Jair Bolsonaro até tentou fugir do imperativo dessa “governabilidade”, que não passa de um eufemismo para a “politicagem”. Mas não aguentou o tranco e se entregou ao velho vício. Já Lula, doutor que é  em “diálogos e acordos”, faz uso dele, como se fosse a coisa mais normal do mundo. Para obter a maioria na aprovação de seus projetos, ele não mostra o mínimo acanhamento. De seu dicionário foi varrida a palavra “escrúpulo”, substituída pela expressão “toma lá e dá cá.” Então, em troca de votos, chovem verbas e cargos.

Mas, vamos aos vocábulos esquecidos, ou ignorados por aqueles que só sabem ler na superfície. A moralidade não comporta um conceito absoluto, que valha para o planeta inteiro, no tempo e no espaço. Mas, no que diz respeito à administração pública em sistema democrático, ela se desfaz dessa relatividade, por uma razão muito simples: quem lida com o dinheiro do povo têm a obrigação de fazer o melhor pelo povo.

A força da moralidade traz consigo a impessoalidade.

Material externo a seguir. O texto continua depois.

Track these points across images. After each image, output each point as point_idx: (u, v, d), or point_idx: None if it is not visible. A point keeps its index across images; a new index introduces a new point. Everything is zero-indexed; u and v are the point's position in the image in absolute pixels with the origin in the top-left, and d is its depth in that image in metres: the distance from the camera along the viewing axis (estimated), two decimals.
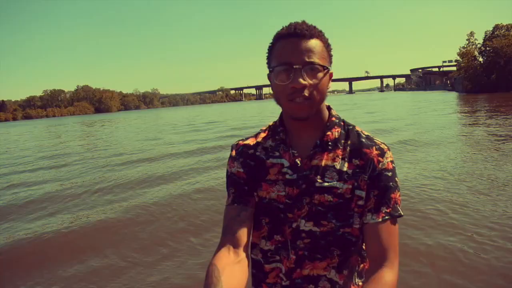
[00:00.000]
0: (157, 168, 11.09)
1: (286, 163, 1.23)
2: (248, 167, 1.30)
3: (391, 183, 1.19)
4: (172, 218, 6.29)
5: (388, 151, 1.24)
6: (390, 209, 1.18)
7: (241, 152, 1.33)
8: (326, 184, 1.19)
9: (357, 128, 1.28)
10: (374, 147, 1.22)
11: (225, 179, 1.36)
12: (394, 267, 1.14)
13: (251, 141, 1.35)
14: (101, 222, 6.34)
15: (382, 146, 1.24)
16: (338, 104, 53.73)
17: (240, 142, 1.37)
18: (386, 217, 1.16)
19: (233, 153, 1.35)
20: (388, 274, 1.11)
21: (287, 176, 1.23)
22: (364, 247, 1.27)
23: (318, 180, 1.19)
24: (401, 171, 8.18)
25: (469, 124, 17.42)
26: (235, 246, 1.17)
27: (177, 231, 5.76)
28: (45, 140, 28.54)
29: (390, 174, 1.20)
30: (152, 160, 12.89)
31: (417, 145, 11.86)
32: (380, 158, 1.20)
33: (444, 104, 36.54)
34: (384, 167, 1.20)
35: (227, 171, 1.36)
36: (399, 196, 1.20)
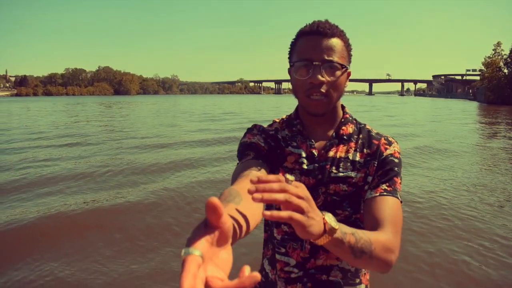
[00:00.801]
0: (170, 155, 11.18)
1: (304, 154, 1.26)
2: (269, 144, 1.30)
3: (395, 168, 1.22)
4: (180, 204, 6.37)
5: (395, 143, 1.28)
6: (391, 188, 1.18)
7: (263, 131, 1.35)
8: (341, 174, 1.22)
9: (368, 127, 1.33)
10: (382, 138, 1.27)
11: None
12: (392, 241, 1.06)
13: (268, 127, 1.38)
14: (110, 202, 6.43)
15: (390, 139, 1.29)
16: (357, 105, 53.29)
17: (259, 125, 1.39)
18: (384, 193, 1.16)
19: (254, 130, 1.35)
20: (382, 235, 1.05)
21: (304, 166, 1.25)
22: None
23: (334, 171, 1.23)
24: (413, 177, 8.14)
25: (488, 136, 17.19)
26: None
27: (184, 216, 5.83)
28: (63, 118, 28.95)
29: (396, 160, 1.23)
30: (166, 146, 13.00)
31: (432, 152, 11.75)
32: (387, 146, 1.25)
33: (464, 113, 36.10)
34: (390, 153, 1.24)
35: (244, 142, 1.32)
36: (400, 184, 1.22)
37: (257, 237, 2.09)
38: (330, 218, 0.88)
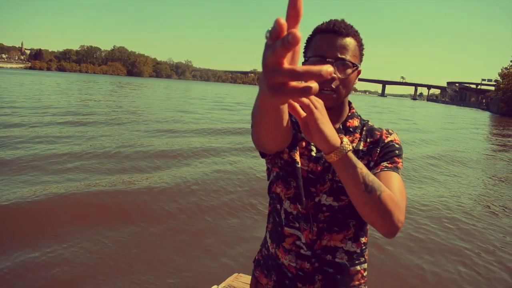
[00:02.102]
0: (178, 142, 11.23)
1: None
2: (291, 119, 1.36)
3: (396, 151, 1.28)
4: (181, 186, 6.48)
5: (395, 134, 1.35)
6: (392, 165, 1.23)
7: None
8: None
9: (370, 123, 1.40)
10: (384, 130, 1.35)
11: (240, 163, 1.33)
12: (399, 201, 1.10)
13: None
14: (112, 183, 6.56)
15: (390, 130, 1.36)
16: (369, 107, 52.93)
17: None
18: (385, 169, 1.21)
19: None
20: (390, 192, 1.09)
21: (313, 153, 1.32)
22: None
23: None
24: (417, 184, 8.14)
25: (498, 147, 17.07)
26: None
27: (184, 199, 5.95)
28: (75, 95, 29.10)
29: (397, 145, 1.30)
30: (174, 132, 13.08)
31: (440, 159, 11.70)
32: (388, 135, 1.33)
33: (477, 123, 35.80)
34: (391, 139, 1.31)
35: None
36: (402, 165, 1.27)
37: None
38: (346, 138, 0.95)
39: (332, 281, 1.31)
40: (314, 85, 0.53)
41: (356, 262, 1.34)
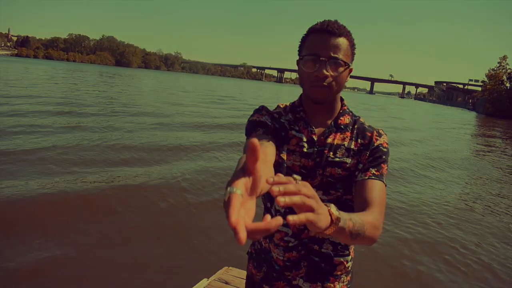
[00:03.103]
0: (164, 134, 11.22)
1: (304, 138, 1.40)
2: (275, 125, 1.43)
3: (383, 156, 1.36)
4: (168, 177, 6.46)
5: (384, 135, 1.43)
6: (378, 173, 1.32)
7: (269, 113, 1.47)
8: (337, 159, 1.36)
9: (361, 119, 1.47)
10: (374, 131, 1.42)
11: (227, 157, 1.36)
12: (378, 220, 1.19)
13: (273, 111, 1.50)
14: (97, 177, 6.52)
15: (380, 131, 1.44)
16: (358, 104, 53.18)
17: (266, 107, 1.50)
18: (373, 177, 1.30)
19: (263, 111, 1.46)
20: (370, 215, 1.18)
21: (304, 149, 1.38)
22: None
23: (331, 156, 1.37)
24: (401, 182, 8.25)
25: (483, 147, 17.32)
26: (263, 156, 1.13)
27: (172, 193, 5.93)
28: (62, 84, 28.84)
29: (384, 150, 1.38)
30: (161, 124, 13.08)
31: (425, 157, 11.87)
32: (378, 138, 1.40)
33: (463, 122, 36.27)
34: (380, 143, 1.38)
35: (254, 120, 1.43)
36: (387, 170, 1.36)
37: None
38: (334, 209, 0.96)
39: (316, 268, 1.40)
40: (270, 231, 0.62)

Os servidores públicos exercem seus cargos a serviço das instituições, e não para tomar delas o que não podem dar para o povo, como, por exemplo, “segurança pessoal”. Toda a lei, decreto ou norma que beneficie a pessoa do servidor, do faxineiro ao presidente da República, é inconstitucional.

Mas, pouquíssimos são os que não se deixam deslumbrar pelo poder, pelo “status” de autoridade. Pouquíssimos são os que, atrelados ao art. 37, não posam de ricos, enquanto o tempo não chega para desfazer suas ilusões.